BEGIN Document excerpt

It wasn’t supposed to work that way. Commodities firms are required to keep clients’ money separate from the firm’s capital.

In the commodities world, these segregated accounts had been seen as stronger than the deposit insurance offered by banks that are members of the Federal Deposit Insurance Corporation and the protection on securities, like stocks and bonds, given by the Securities Investor Protection Corporation.

But regulators suspect that MF Global did not keep its clients’ money separate in its chaotic waning days, using some customers’ money, they believe, to meet its own obligations. And if the firm violated the rule requiring segregated accounts, investors say they are now concerned about the viability of commodities trading as it has been conducted in the United States for more than a century.

“If they’re not going to uphold segregated funds, this can happen again tomorrow to anyone,” said Paula Pierce, a commodities lawyer in Virginia. “The question is whether anyone is going to do anything about it.”

R. David Gary, a spokesman for the Commodity Futures Trading Commission, which was MF Global’s main regulator, said the commission planned to review the rule governing segregated accounts at a meeting on Dec. 5. Michael Shore, a spokesman for the CME Group, which owns the main exchanges where MF Global traded, said: “It’s important to understand this was an unprecedented situation for our industry and that the shortfall in total customer segregated funds occurred at the firm level, not at the clearinghouse level.”

The regulators attribute some of the delay in returning clients’ money to what the court-appointed trustee has described as sloppy bookkeeping at MF Global, which has made it difficult to find what is left and where it is. But lawyers representing clients who have lost access to their money do not accept this argument. They say that segregated accounts are sacrosanct and that the money in them should have been immediately returned to their clients.

“It hasn’t worked out well for anyone yet, even the people who had positions move over early on,” said Timothy Butler, a partner at Tibbetts Keating Butler in Darien, Conn., who represents 10 clients with accounts ranging from $6,000 to several million dollars. “I had one person who got no margin transferred and was virtually wiped out. He had a $250,000 gold position, and he only got back $50,000 after it was liquidated.”

Nor are the issues raised by the MF Global bankruptcy simply about the safety and security of money in segregated accounts at commodities brokerage houses. They also raise questions about the safety of investments at other types of firms.

END Document excerpt
BEGIN Entries provided

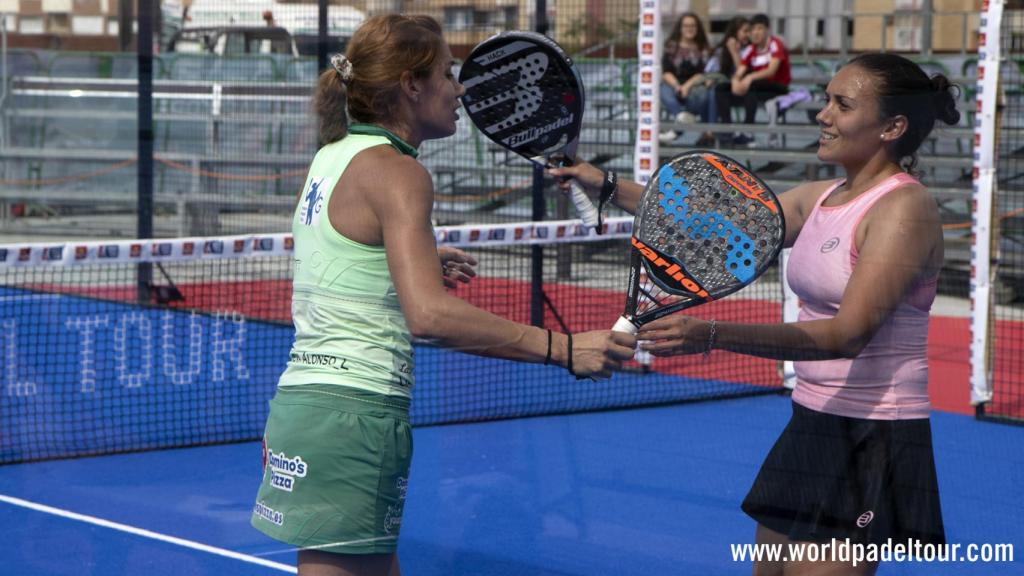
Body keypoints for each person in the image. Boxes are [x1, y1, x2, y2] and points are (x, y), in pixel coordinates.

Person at [250, 14, 636, 576]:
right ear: (410, 85)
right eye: (448, 74)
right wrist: (565, 348)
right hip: (355, 414)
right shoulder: (400, 173)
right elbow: (428, 316)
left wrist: (414, 261)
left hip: (306, 407)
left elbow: (343, 252)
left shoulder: (333, 153)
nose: (460, 90)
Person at [550, 52, 960, 575]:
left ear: (892, 127)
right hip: (812, 418)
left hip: (873, 432)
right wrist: (602, 183)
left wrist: (713, 334)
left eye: (842, 104)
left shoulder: (905, 209)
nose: (823, 115)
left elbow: (847, 335)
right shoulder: (822, 198)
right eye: (826, 100)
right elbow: (704, 223)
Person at [714, 13, 790, 147]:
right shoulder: (751, 48)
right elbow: (741, 69)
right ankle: (727, 131)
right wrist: (735, 81)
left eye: (759, 28)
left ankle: (747, 132)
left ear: (767, 30)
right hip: (757, 87)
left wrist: (749, 77)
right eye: (752, 29)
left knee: (751, 87)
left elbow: (771, 70)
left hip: (777, 86)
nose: (755, 33)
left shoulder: (775, 44)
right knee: (721, 88)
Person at [658, 12, 712, 145]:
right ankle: (681, 115)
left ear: (697, 28)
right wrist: (678, 87)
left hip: (695, 85)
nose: (690, 29)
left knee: (704, 95)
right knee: (663, 90)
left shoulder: (704, 49)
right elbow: (666, 72)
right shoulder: (671, 47)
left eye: (693, 26)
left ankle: (677, 131)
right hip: (674, 84)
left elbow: (703, 73)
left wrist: (687, 86)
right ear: (680, 28)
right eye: (686, 26)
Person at [698, 16, 750, 147]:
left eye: (748, 31)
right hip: (720, 89)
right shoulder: (721, 51)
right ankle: (709, 132)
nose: (748, 34)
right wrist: (710, 79)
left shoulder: (749, 50)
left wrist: (734, 52)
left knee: (715, 91)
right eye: (745, 31)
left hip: (738, 90)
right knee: (708, 93)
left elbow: (742, 73)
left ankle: (709, 133)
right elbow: (709, 71)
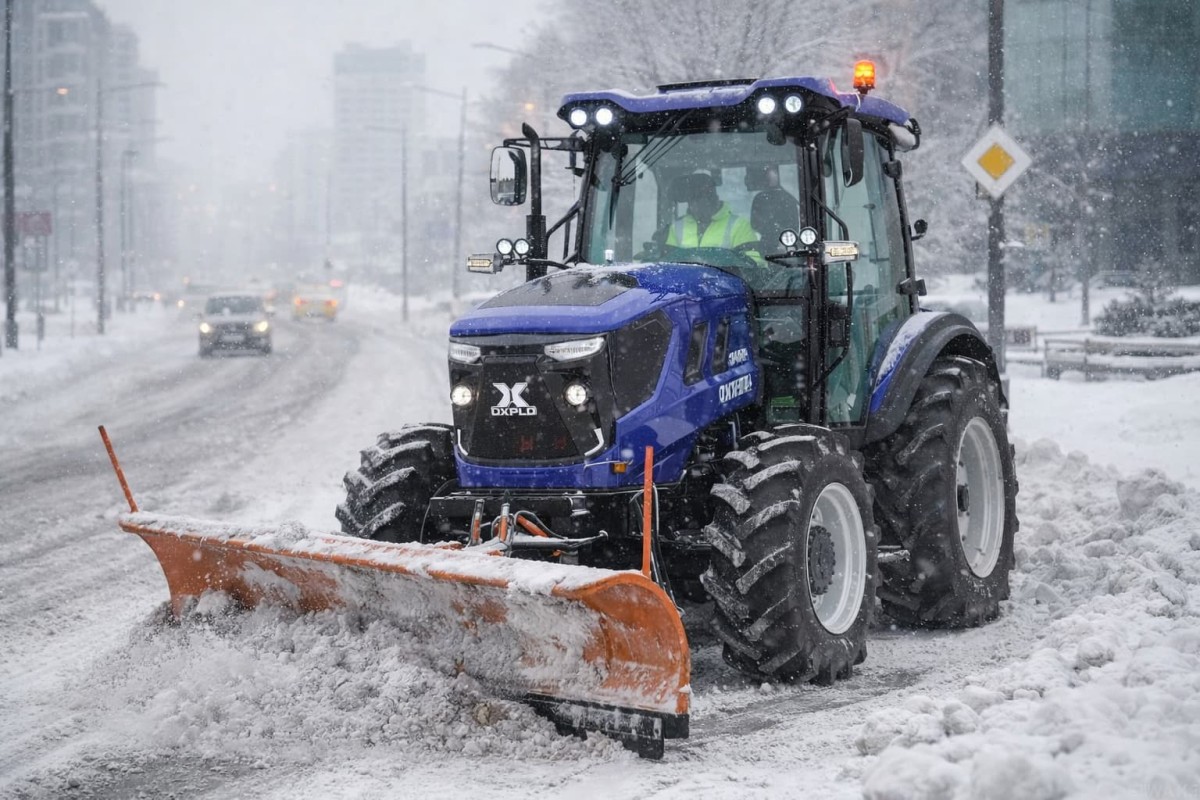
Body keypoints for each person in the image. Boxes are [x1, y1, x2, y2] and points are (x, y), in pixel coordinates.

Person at [664, 172, 758, 251]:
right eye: (692, 200)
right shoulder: (677, 228)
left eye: (702, 198)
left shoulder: (739, 227)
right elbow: (668, 262)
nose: (695, 206)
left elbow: (752, 263)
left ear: (714, 199)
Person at [746, 165, 799, 251]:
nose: (772, 177)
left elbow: (794, 225)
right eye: (768, 175)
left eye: (774, 173)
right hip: (767, 246)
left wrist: (784, 239)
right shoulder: (760, 199)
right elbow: (755, 225)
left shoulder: (788, 199)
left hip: (787, 244)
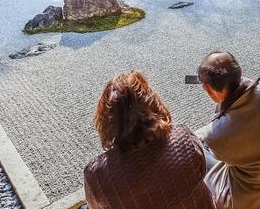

END Entries provided

Translate this sentence from the MF Global excerpt above into Spanish: "Commodities firms are required to keep clients’ money separate from the firm’s capital."

### Task output
Las empresas de materias primas están obligadas a mantener el dinero de los clientes separado del capital de la empresa.